Files
Abstract
With the prevalence of hardware accelerators as an integral part of the modern systems on chip (SoCs), the ability to model accelerators quickly and accurately within the system in which it operates is critical. This paper presents gem5-SALAMv2 as a novel system architecture for LLVM-based modeling and simulation of custom hardware accelerators integrated into the gem5 framework. It overcomes the inherent limitations of state-of-the-art trace-based pre-register-transfer level (RTL) simulators by offering a truly "execute-in-execute" LLVM-based model, enabling scalable modeling of dynamically interacting accelerators with full-system simulation support. To create a sustainable expansion compatible with the gem5 framework, gem5-SALAM offers a general-purpose and modular memory hierarchy integrated into the gem5 ecosystem, streamlining designing and modeling accelerators for new and emerging applications. gem5-SALAMv2 expands the framework established in gem5-SALAMv1 with improved elaboration and simulation, system integration, and automation to simplify rapid prototyping and design space exploration.
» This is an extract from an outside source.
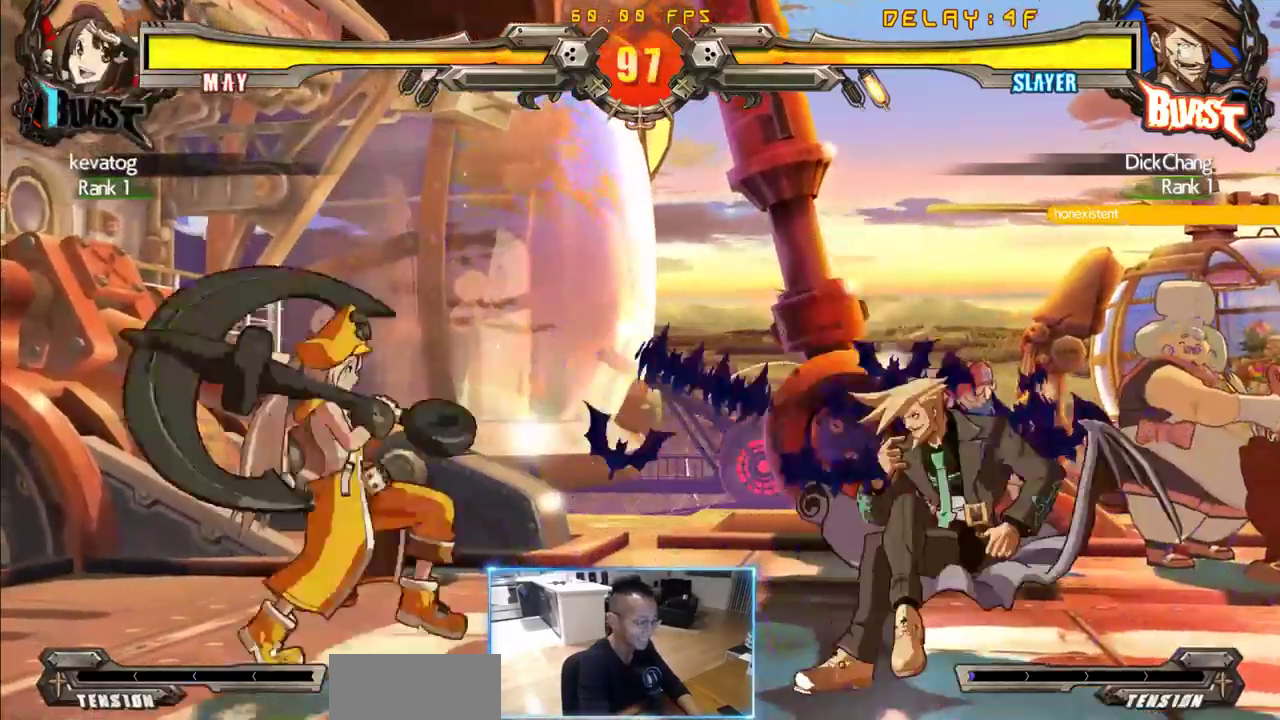
{"dt_ms": 1000, "buttons": ["DPAD_DOWN", "DPAD_RIGHT"]}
Validation on the MachSuite \cite{machsuite} benchmarks presents a timing estimation error of less than 1% against the Vivado HLS tool. Results also show less than a 4% area and power estimation error against Synopsys Design Compiler. System validation against implementations on an Ultrascale+ ZCU102 shows an average end-to-end timing error of less than 2%. Lastly, we demonstrate the upgraded capabilities of gem5-SALAMv2 by exploring accelerator platforms for two deep neural networks, LeNet5 and MobileNetv2. In these explorations, we demonstrate how gem5-SALAMv2 can simulate such systems and guide architectural optimizations for these types of accelerator-rich architectures.